Ketika iman bersemi dalam hati sesuai tuntunan syariat, niscaya hati ini rindu terbang ke jannah dan takut siksa neraka

Jumat, 02 September 2011

Derajat Hadits Menuntut Ilmu Sampai ke Negeri Cina

Penulis: Buletin Jum’at Al-Atsariyyah Gowa 
--------------------------------------------------------------------------------
Hadits dho’if (lemah), apalagi palsu, tidak boleh dijadikan dalil, dan hujjah dalam menetapkan suatu aqidah, dan hukum syar’i di dalam Islam. Demikian pula, tidak boleh diyakini hadits tersebut sebagai sabda Nabi -Shallallahu 'alaihi wasallam-

Diantara hadits-hadits dho’if ‘lemah’, hadits yang masyhur digunakan oleh para khatib,
dan da’ii dalam mendorong manusia untuk menuntut ilmu dimana pun tempatnya, sekalipun jauhnya sampai ke negeri Tirai Bambu, Cina. Namun sayangnya para khatib, dan da’i kita kurang kepeduliaannya dalam mengetahui derajat hadits ini. Akhirnya, berdusta atas nama Nabi -Shallallahu 'alaihi wasallam-.
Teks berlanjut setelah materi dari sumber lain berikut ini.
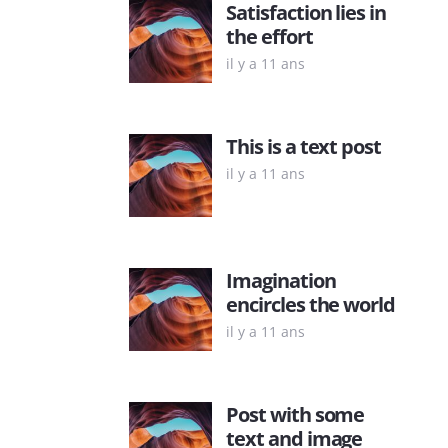
Satisfaction lies in
the effort
il y a 11 ans
This is a text post
il y a 11 ans
Imagination
encircles the world
il y a 11 ans
Post with some
text and image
Hadits ini diriwayatkan oleh Anas bin Malik -radhiyallahu 'anhu- dari Nabi -Shallallahu 'alaihi wasallam-, beliau bersabda,
اطلبوا العلم ولو بالصين
“Tuntutlah ilmu, walaupun di negeri Cina”. [HR. Ibnu Addi dalam Al-Kamil (207/2), Abu Nu’aim dalam Akhbar Ashbihan (2/106), Al-Khathib dalam Tarikh Baghdad (9/364), Al-Baihaqiy dalam Al-Madkhol (241/324), Ibnu Abdil Barr dalam Al-Jami’ (1/7-8), dan lainnya, semuanya dari jalur Al-Hasan bin ‘Athiyah, ia berkata, Abu ‘Atikah Thorif bin Sulaiman telah menceritakan kami dari Anas secara marfu’]
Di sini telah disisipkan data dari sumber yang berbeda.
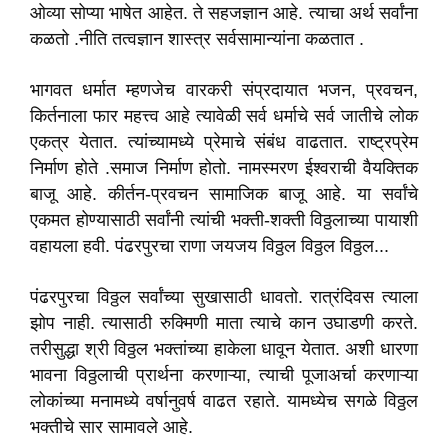
ओव्या सोप्या भाषेत आहेत. ते सहजज्ञान आहे. त्याचा अर्थ सर्वांना
कळतो .नीति तत्वज्ञान शास्त्र सर्वसामान्यांना कळतात .
भागवत धर्मात म्हणजेच वारकरी संप्रदायात भजन, प्रवचन,
किर्तनाला फार महत्त्व आहे त्यावेळी सर्व धर्माचे सर्व जातीचे लोक
एकत्र येतात. त्यांच्यामध्ये प्रेमाचे संबंध वाढतात. राष्ट्रप्रेम
निर्माण होते .समाज निर्माण होतो. नामस्मरण ईश्वराची वैयक्तिक
बाजू आहे. कीर्तन-प्रवचन सामाजिक बाजू आहे. या सर्वांचे
एकमत होण्यासाठी सर्वांनी त्यांची भक्ती-शक्ती विठ्ठलाच्या पायाशी
वहायला हवी. पंढरपुरचा राणा जयजय विठ्ठल विठ्ठल विठ्ठल...
पंढरपुरचा विठ्ठल सर्वांच्या सुखासाठी धावतो. रात्रंदिवस त्याला
झोप नाही. त्यासाठी रुक्मिणी माता त्याचे कान उघाडणी करते.
तरीसुद्धा श्री विठ्ठल भक्तांच्या हाकेला धावून येतात. अशी धारणा
भावना विठ्ठलाची प्रार्थना करणाऱ्या, त्याची पूजाअर्चा करणाऱ्या
लोकांच्या मनामध्ये वर्षानुवर्ष वाढत रहाते. यामध्येच सगळे विठ्ठल
भक्तीचे सार सामावले आहे.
Ini adalah hadits dhaif jiddan (lemah sekali), bahkan sebagian ahli hadits menghukuminya sebagai hadits batil, tidak ada asalnya. Ibnul Jauziy –rahimahullah- berkata dalam Al-Maudhu’at (1/215) berkata, ‘’Ibnu Hibban berkata, hadits ini batil, tidak ada asalnya’’. Oleh karena ini, Syaikh Al-Albaniy –rahimahullah- menilai hadits ini sebagai hadits batil dan lemah dalam Adh-Dhaifah (416).

As-Suyuthiy dalam Al-La’ali’ Al-Mashnu’ah (1/193) menyebutkan dua jalur lain bagi hadits ini, barangkali bisa menguatkan hadits di atas. Ternyata, kedua jalur tersebut sama nasibnya dengan hadits di atas, bahkan lebih parah. Jalur yang pertama, terdapat seorang rawi pendusta, yaitu Ya’qub bin Ishaq Al-Asqalaniy. Jalur yang kedua, terdapat rawi yang suka memalsukan hadits, yaitu Al-Juwaibariy. Ringkasnya, hadits ini batil, tidak boleh diamalkan, dijadikan hujjah, dan diyakini sebagai sabda Nabi -Shallallahu ‘alaihi wa sallam-.


Sumber : Buletin Jum’at Al-Atsariyyah edisi 01 Tahun I. Penerbit : Pustaka Ibnu Abbas.